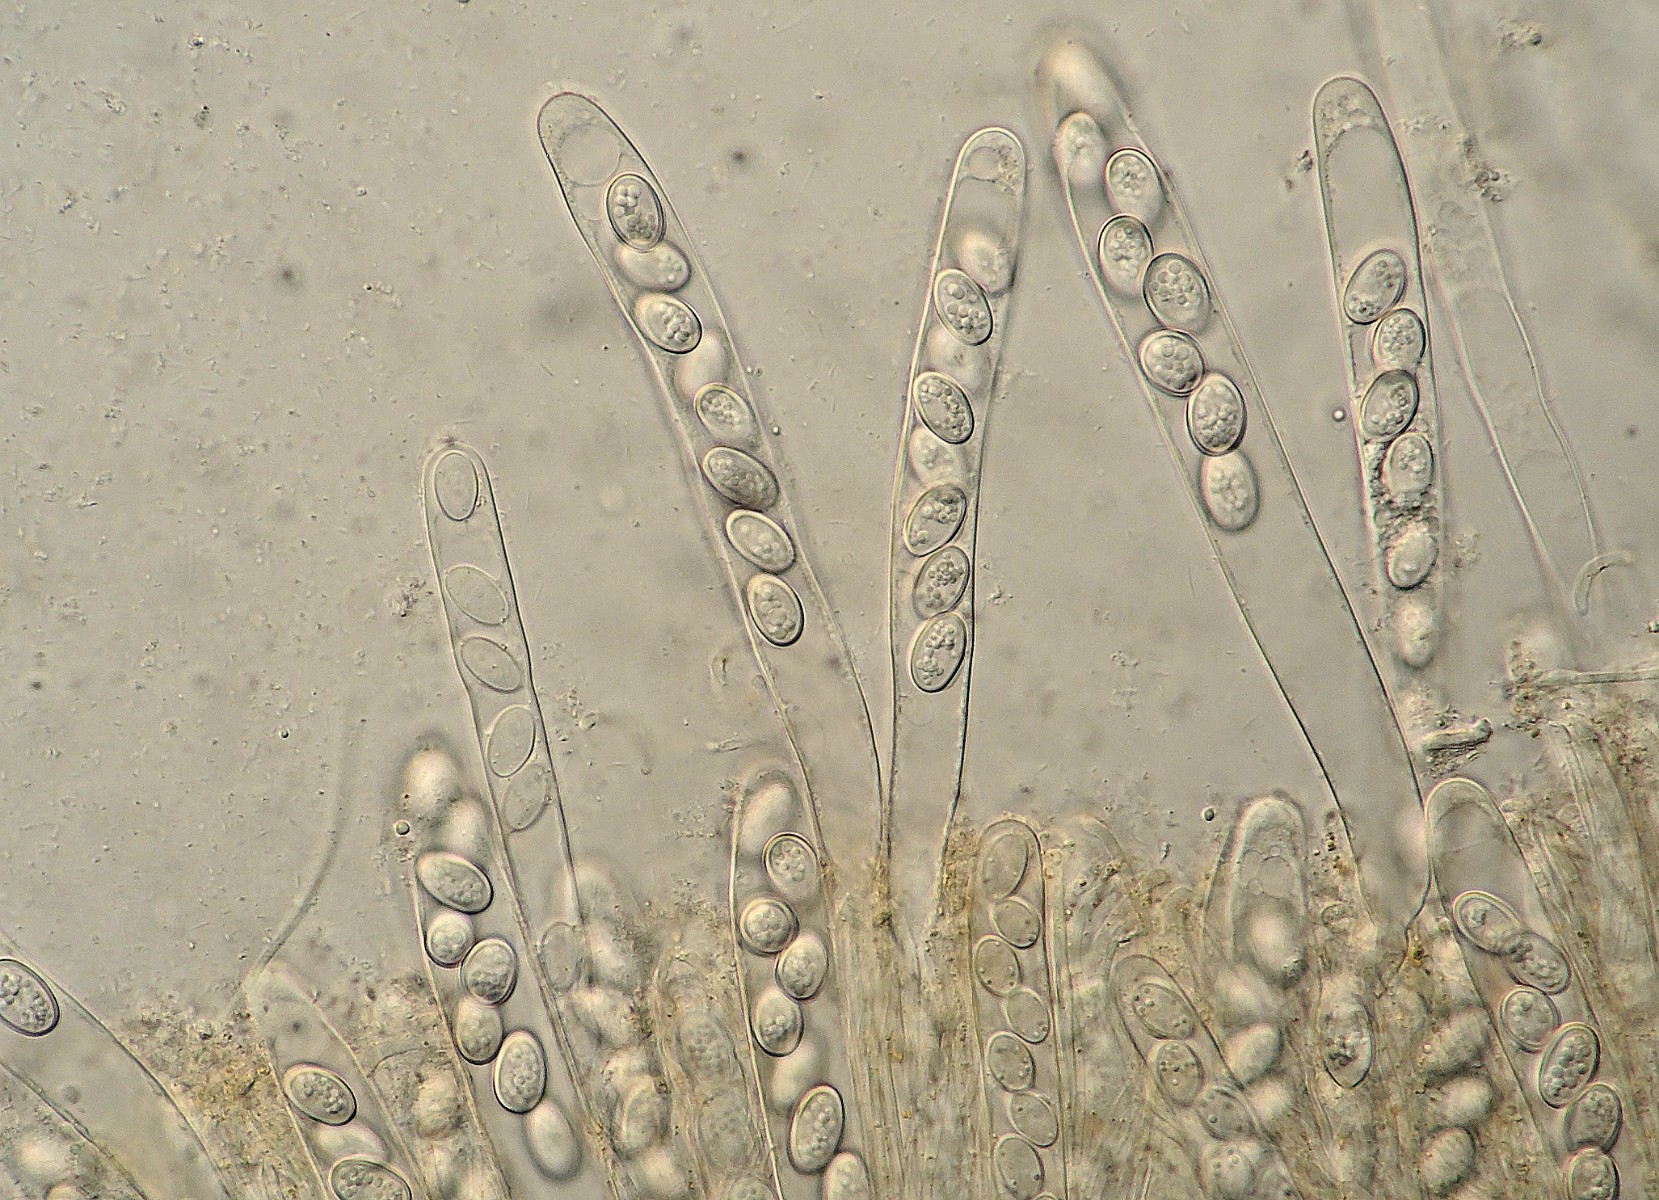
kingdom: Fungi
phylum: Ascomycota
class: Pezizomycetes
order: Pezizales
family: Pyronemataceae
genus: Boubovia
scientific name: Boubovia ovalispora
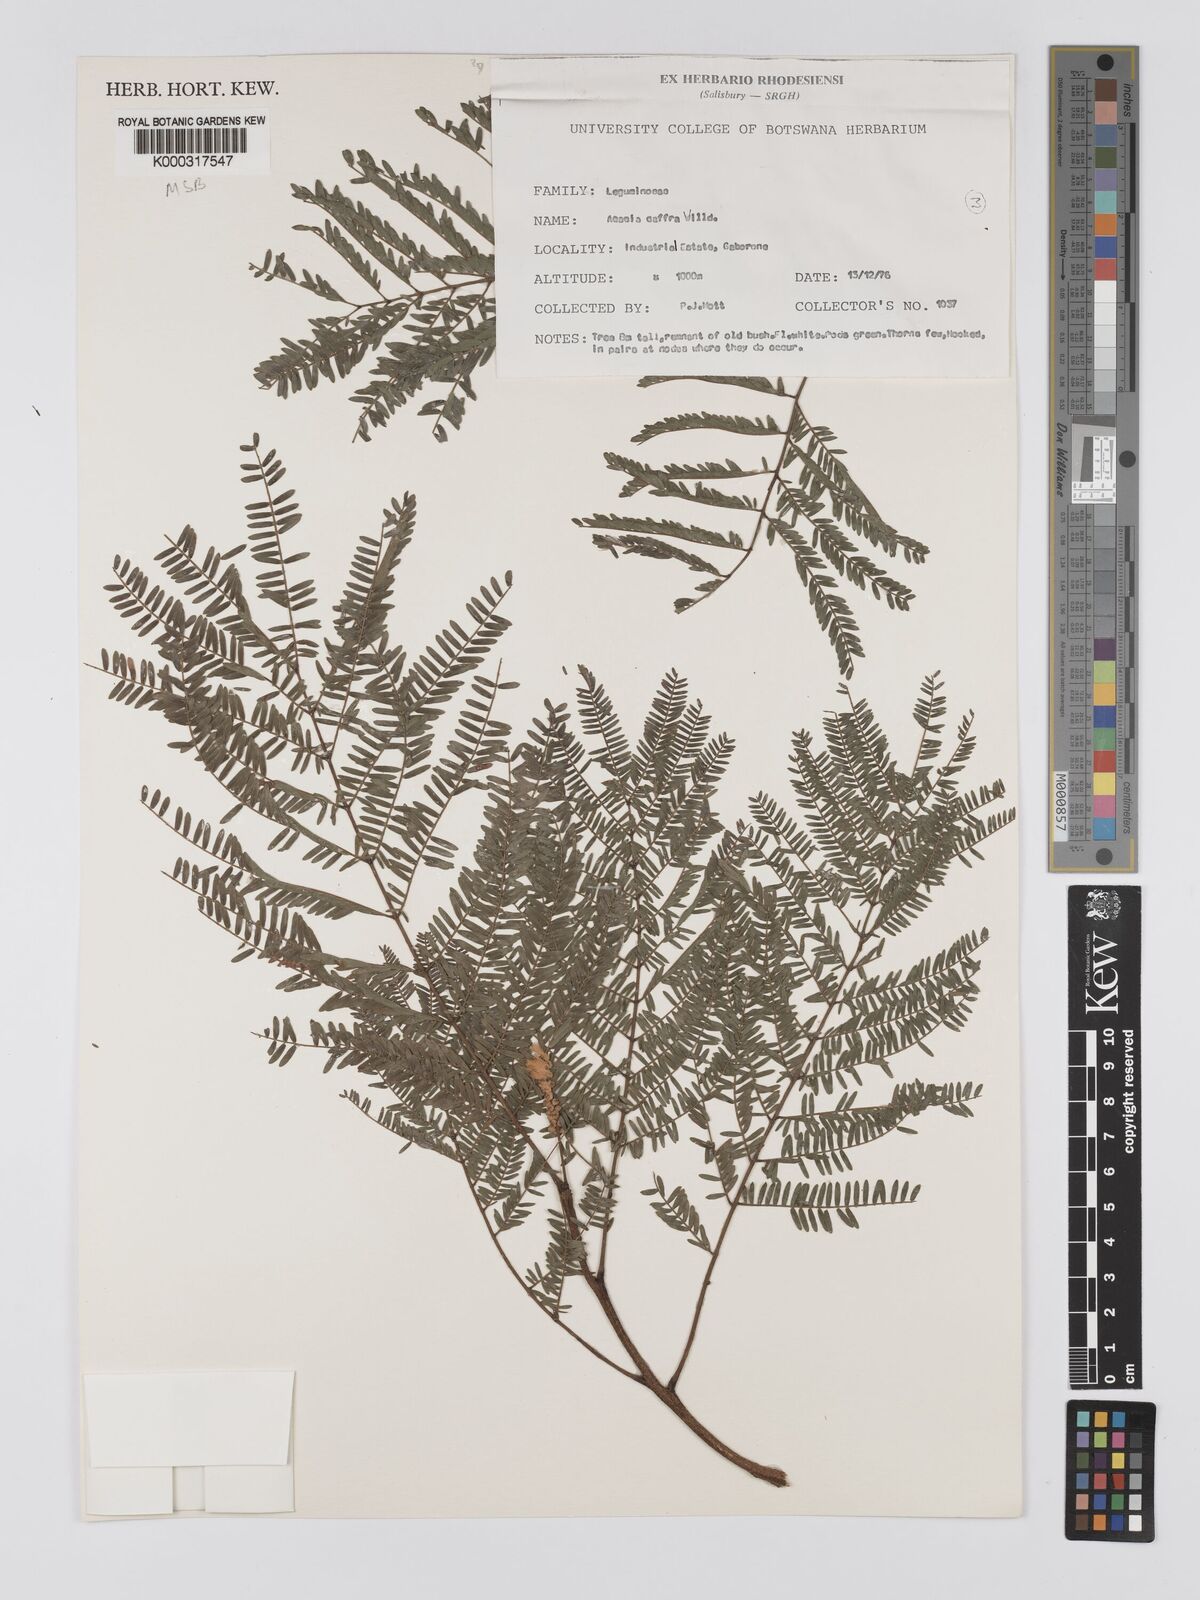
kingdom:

• Stated goal: Give every line of the records above as a Markdown table with two columns, "Row" for the row number and "Line" for the line itself. Skip blank lines and leave the pictures out.

• Complete response:
| Row | Line |
|---|---|
| 1 | kingdom: Fungi |
| 2 | phylum: Ascomycota |
| 3 | class: Pezizomycetes |
| 4 | order: Pezizales |
| 5 | family: Pyronemataceae |
| 6 | genus: Boubovia |
| 7 | scientific name: Boubovia ovalispora |
| 8 | kingdom: |